=== Section Start ===

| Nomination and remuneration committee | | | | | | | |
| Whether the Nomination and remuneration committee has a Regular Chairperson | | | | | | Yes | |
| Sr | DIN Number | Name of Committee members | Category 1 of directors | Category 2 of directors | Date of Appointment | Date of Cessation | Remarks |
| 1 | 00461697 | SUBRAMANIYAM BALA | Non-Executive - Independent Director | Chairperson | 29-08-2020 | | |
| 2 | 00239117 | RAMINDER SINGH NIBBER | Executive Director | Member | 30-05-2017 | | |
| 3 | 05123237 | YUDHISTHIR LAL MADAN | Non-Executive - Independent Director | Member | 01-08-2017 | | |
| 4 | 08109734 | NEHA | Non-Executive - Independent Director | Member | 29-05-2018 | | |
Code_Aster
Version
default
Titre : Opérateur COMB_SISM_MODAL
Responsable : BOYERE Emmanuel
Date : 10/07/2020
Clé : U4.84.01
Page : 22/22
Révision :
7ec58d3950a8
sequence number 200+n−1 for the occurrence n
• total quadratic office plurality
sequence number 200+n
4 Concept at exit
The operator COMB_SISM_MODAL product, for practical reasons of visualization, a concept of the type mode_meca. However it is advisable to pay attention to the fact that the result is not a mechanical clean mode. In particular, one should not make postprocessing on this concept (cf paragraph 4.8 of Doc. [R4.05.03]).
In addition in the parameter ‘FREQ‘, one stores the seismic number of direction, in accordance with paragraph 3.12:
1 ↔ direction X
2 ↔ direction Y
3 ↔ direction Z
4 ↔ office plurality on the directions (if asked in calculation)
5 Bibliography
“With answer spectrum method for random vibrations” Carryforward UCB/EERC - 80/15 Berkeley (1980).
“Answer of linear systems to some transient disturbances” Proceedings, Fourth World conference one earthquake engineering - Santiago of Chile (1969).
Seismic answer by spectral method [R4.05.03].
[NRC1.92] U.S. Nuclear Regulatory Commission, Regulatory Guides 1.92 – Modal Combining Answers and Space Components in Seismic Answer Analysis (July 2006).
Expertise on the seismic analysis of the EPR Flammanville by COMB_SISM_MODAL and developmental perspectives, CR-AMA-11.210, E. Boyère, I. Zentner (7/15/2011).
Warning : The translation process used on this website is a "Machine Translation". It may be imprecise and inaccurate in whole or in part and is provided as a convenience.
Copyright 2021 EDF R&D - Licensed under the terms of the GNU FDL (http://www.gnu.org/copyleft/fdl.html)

=== Section End ===

ASSIGNMENT:
How many lines of the records contain the string "method"? Respond with the number alone.

FINAL ANSWER:
2